WORK ORDER
Starting at the line that holds "left shoulder: (556, 193)" and stopping at the line that holds "left ankle: (682, 135)", restate the records below word for word, with both of those lines included.

Extracted records
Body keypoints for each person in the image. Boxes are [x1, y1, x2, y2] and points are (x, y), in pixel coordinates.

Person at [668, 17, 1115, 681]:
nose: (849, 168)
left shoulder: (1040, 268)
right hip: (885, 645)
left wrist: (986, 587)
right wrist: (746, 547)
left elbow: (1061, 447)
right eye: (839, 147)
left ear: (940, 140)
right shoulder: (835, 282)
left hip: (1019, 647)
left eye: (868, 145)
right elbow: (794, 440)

...

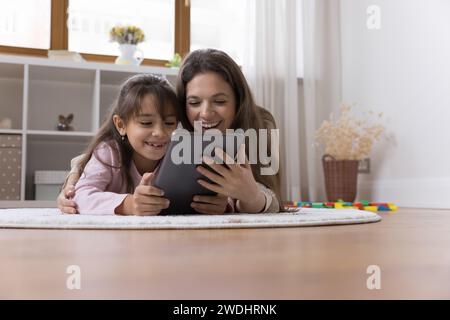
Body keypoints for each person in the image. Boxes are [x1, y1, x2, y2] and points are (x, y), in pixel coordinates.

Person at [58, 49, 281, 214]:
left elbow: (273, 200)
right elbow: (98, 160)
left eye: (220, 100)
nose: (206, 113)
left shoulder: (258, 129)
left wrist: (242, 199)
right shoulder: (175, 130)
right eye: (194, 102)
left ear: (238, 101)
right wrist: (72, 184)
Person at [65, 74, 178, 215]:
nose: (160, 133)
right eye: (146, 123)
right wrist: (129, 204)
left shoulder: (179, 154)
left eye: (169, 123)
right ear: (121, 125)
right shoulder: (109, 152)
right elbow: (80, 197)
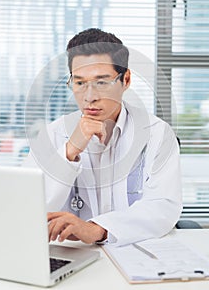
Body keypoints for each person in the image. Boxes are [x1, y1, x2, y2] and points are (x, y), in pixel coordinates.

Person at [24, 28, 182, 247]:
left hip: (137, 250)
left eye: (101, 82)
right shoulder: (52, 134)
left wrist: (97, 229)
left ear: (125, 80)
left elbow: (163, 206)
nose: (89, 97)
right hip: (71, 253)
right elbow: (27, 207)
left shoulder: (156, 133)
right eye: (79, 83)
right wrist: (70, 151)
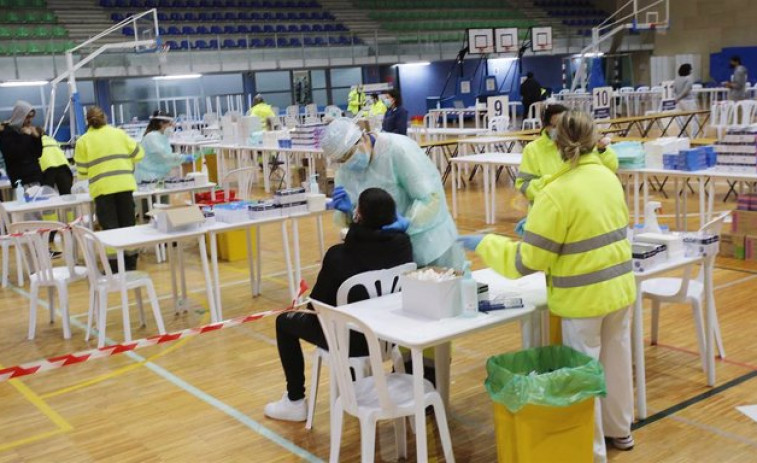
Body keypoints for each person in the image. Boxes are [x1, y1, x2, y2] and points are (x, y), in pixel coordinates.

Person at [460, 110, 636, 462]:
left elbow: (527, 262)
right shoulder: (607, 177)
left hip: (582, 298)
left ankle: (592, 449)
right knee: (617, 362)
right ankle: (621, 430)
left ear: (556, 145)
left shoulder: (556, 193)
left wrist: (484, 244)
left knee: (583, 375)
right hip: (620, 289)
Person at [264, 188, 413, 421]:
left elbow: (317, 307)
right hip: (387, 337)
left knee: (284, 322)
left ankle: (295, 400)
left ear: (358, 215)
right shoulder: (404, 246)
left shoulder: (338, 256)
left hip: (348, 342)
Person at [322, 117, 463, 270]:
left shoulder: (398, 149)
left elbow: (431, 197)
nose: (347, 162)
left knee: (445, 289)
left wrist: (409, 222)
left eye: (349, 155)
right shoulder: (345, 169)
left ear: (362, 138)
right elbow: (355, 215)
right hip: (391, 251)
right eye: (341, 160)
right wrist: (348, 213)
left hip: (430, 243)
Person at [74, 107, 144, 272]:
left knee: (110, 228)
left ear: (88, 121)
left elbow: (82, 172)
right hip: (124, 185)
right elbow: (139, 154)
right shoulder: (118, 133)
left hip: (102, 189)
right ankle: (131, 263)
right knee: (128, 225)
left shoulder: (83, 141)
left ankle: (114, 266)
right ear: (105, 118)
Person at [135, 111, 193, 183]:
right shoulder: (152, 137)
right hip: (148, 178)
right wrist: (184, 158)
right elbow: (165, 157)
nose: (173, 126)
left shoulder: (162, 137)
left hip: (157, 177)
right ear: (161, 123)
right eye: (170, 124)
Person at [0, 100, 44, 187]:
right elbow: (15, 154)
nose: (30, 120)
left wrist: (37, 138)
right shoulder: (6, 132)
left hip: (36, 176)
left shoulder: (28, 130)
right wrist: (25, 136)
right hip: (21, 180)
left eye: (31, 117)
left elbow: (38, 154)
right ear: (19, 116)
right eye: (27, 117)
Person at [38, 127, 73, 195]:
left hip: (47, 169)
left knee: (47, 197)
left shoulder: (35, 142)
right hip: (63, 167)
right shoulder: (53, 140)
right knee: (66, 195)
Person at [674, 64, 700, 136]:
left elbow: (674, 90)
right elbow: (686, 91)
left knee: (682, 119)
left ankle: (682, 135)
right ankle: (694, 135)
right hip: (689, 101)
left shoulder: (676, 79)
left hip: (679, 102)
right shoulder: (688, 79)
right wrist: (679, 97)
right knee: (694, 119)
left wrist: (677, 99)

EXPECTED ANSWER
left shoulder: (556, 193)
left wrist: (484, 244)
left knee: (583, 375)
right hip: (620, 289)
Person at [264, 188, 413, 421]:
left elbow: (317, 307)
right hip: (387, 337)
left knee: (284, 322)
left ankle: (295, 400)
left ear: (358, 215)
right shoulder: (404, 246)
left shoulder: (338, 256)
left hip: (348, 342)
Person at [322, 117, 463, 270]:
left shoulder: (398, 149)
left elbow: (431, 197)
nose: (347, 162)
left knee: (445, 289)
left wrist: (409, 222)
left eye: (349, 155)
right shoulder: (345, 169)
left ear: (362, 138)
right elbow: (355, 215)
right hip: (391, 251)
right eye: (341, 160)
right wrist: (348, 213)
left hip: (430, 243)
Person at [74, 107, 144, 272]:
left knee: (110, 228)
left ear: (88, 121)
left elbow: (82, 172)
right hip: (124, 185)
right elbow: (139, 154)
right shoulder: (118, 133)
left hip: (102, 189)
right ankle: (131, 263)
right knee: (128, 225)
left shoulder: (83, 141)
left ankle: (114, 266)
right ear: (105, 118)
Person at [135, 111, 193, 183]:
right shoulder: (152, 137)
right hip: (148, 178)
right wrist: (184, 158)
right elbow: (165, 157)
nose: (173, 126)
left shoulder: (162, 137)
left hip: (157, 177)
right ear: (161, 123)
right eye: (170, 124)
Person at [0, 100, 44, 187]:
right elbow: (15, 154)
nose: (30, 120)
left wrist: (37, 138)
right shoulder: (6, 132)
left hip: (36, 176)
left shoulder: (28, 130)
right wrist: (25, 136)
right hip: (21, 180)
left eye: (31, 117)
left elbow: (38, 154)
right ear: (19, 116)
right eye: (27, 117)
Person at [38, 127, 73, 195]:
left hip: (47, 169)
left knee: (47, 197)
left shoulder: (35, 142)
right hip: (63, 167)
right shoulder: (53, 140)
right knee: (66, 195)
Person at [674, 64, 700, 136]:
left elbow: (674, 90)
right elbow: (686, 91)
left knee: (682, 119)
left ankle: (682, 135)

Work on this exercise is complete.